If loose lips sink ships, the next version of Windows and Office are for now staying well afloat and steaming ahead. The software colossus has to date remained tight-lipped when it comes to the 2009 edition of the company’s two cash cows.
It’s the unmistakable legacy of Steven Sinofsky, now senior vice president for Windows and previously in charge of Office 2000 through to Office 2007. Sinofsky ran a tight ship during his Office tenure and those habits have taken root, at the same time as he exerts the same discipline over at the
Windows 7 bunker.
However, Office 14 (Microsoft
skipped the unlucky '13') is working to a strict timetable – and that timetable decrees that Beta 1 should be ready to drop. In fact, it indicates that Microsoft is already a little off the pace: Beta 1 was slated for the first half of 2008, and we’ve just nudged into the back end of the year. But we’re willing to cut the ’Softies a little slack because, well, we can’t think of the last time such a major release hit the bullseye.
In fact, the same timetable suggests that Office 14 should be ready for release in the first half of 2009, and we can’t see
that happening. No, we’re punting on an RTM (Release To Manufacture) date well into the second half of 2009, which would likely see Office 14 christened as Office 2010.
That would fit nicely into a similar release schedule for Windows 7 (Windows 2010?), and repeat the pattern that’s seen a simultaneous launch of the new versions of Windows and Office in the days of 95, XP and Vista. Let's face it -- Microsoft wants to sell you Windows and Office as a package and figures it's easiest to do so when people are naturally shelling out for a new PC.
In addition to the aforementioned timetable, something else we know about Office 14 is that Microsoft wants it to take a carefully measured step in the direction of online applications and ‘cloud computing’ while helping Office maintain its desktop-resident dominance.
The answer, according to Bill gates when he addressed Microsoft’s Office System Developer Conference in San Jose, California earlier this year, was to extend the model of Outlook Web Access to the rest of the suite so that users could access their applications and data online.
“Outlook Web Access is not the full version of Outlook, but if you want to go into a kiosk or an Internet cafe and browse and connect, it gives you plenty of functionality” Gates observed, in response to a developer’s question from the floor about how Office could compete with Google Apps. “As we look at all the modules (in Office 14) have in mind the equivalent of Outlook Web Access.”
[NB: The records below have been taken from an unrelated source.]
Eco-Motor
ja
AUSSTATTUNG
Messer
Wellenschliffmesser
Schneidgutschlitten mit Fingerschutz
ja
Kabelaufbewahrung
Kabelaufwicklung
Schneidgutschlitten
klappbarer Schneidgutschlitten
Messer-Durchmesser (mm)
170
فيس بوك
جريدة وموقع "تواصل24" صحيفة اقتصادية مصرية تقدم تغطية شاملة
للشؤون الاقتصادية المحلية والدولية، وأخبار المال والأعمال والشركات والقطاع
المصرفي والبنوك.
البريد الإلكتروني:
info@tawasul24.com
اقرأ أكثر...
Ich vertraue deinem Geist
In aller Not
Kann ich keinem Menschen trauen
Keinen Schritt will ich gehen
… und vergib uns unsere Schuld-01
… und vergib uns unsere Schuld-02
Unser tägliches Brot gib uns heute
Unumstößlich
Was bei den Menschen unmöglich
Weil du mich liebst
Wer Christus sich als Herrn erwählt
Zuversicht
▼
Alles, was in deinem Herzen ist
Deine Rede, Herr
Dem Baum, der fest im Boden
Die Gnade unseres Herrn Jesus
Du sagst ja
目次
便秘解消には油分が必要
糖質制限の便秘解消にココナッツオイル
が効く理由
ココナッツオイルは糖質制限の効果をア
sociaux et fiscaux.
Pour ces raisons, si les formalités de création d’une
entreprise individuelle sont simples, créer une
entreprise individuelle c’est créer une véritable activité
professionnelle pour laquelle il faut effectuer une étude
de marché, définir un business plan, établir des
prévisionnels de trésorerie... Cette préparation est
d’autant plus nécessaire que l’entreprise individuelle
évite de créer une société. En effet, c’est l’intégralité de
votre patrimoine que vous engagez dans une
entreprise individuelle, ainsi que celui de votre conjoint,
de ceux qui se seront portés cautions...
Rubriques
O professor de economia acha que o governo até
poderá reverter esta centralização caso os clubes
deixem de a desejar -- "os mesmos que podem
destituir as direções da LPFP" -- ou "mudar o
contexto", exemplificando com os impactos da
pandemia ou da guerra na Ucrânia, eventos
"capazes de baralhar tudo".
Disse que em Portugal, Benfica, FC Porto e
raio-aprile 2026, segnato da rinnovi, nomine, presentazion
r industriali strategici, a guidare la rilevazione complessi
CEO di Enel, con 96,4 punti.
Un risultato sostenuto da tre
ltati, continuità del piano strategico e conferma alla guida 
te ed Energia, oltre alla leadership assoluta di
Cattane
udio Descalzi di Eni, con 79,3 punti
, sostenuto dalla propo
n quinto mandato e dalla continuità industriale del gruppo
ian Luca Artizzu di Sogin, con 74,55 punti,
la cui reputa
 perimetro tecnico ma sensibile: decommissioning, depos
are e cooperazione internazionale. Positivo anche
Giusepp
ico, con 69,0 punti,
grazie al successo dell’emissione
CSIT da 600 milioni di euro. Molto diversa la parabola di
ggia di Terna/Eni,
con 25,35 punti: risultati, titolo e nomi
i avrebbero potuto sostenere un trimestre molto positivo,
“If you look at spreadsheets, maybe you'll not be able to set up all the data models [online], but you'll be able to read documents, change a few assumptions and try things out,” Gates said.
The broader philosophy behind this was expounded by CEO Steve Ballmer last week during Microsoft’s Worldwide Partner Conference in Houston, Texas. Ballmer re-iterated the company’s belief in what he calls “Software Plus Services”. This is Microsoft’s own mash-up of the PC platform, the Internet and the hardware itself “in which the world moves to integrating ... the best of the personal computer, with the best of the enterprise, with the best of the Internet, with the best of devices” Ballmer explained.
“The PC gives you control; the enterprise gives the business control; the Internet gives us scale, anytime operation, and immediate deployment; and devices give us the convenience of new form factors.”
And the future, Ballmer sees “is about having a platform in the cloud, just as we have an operating system for the client, for the server, for devices. (For) deployment, the world will insist on a model that I call ‘Click to Run’. That's kind of the way Web sites today work, or HTML works: you click something and it runs. You don't click (and) hit install, you don't click and configure, you click to run. And the model in the Software Plus Services world will be a model of Click to Run”.
“The same thing for Microsoft Office. You'll see a range of announcements over the next six months about the directions we're taking with Microsoft Office. We need to make it click to run. We don't need to make it less full-featured, and less functional, and less capable, but we have to drive it down this path.”